A tarefa ::
Transforme o texto de todas as linhas abaixo em uma lista numerada, sem as linhas em branco. Deixe as imagens fora da resposta.

Linhas fornecidas ::
________________
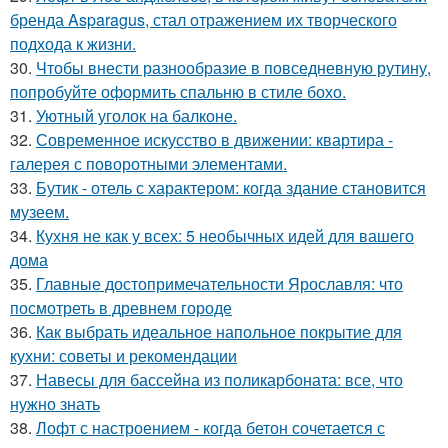
бренда Asparagus, стал отражением их творческого
подхода к жизни.
30.
Чтобы внести разнообразие в повседневную рутину,
попробуйте оформить спальню в стиле бохо.
31.
Уютный уголок на балконе.
32.
Современное искусство в движении: квартира -
галерея с поворотными элементами.
33.
Бутик - отель с характером: когда здание становится
музеем.
34.
Кухня не как у всех: 5 необычных идей для вашего
дома
35.
Главные достопримечательности Ярославля: что
посмотреть в древнем городе
36.
Как выбрать идеальное напольное покрытие для
кухни: советы и рекомендации
37.
Навесы для бассейна из поликарбоната: все, что
нужно знать
38.
Лофт с настроением - когда бетон сочетается с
________________
Resposta abaixo ::
1. бренда Asparagus, стал отражением их творческого
2. подхода к жизни.
3. 30.
4. Чтобы внести разнообразие в повседневную рутину,
5. попробуйте оформить спальню в стиле бохо.
6. 31.
7. Уютный уголок на балконе.
8. 32.
9. Современное искусство в движении: квартира -
10. галерея с поворотными элементами.
11. 33.
12. Бутик - отель с характером: когда здание становится
13. музеем.
14. 34.
15. Кухня не как у всех: 5 необычных идей для вашего
16. дома
17. 35.
18. Главные достопримечательности Ярославля: что
19. посмотреть в древнем городе
20. 36.
21. Как выбрать идеальное напольное покрытие для
22. кухни: советы и рекомендации
23. 37.
24. Навесы для бассейна из поликарбоната: все, что
25. нужно знать
26. 38.
27. Лофт с настроением - когда бетон сочетается с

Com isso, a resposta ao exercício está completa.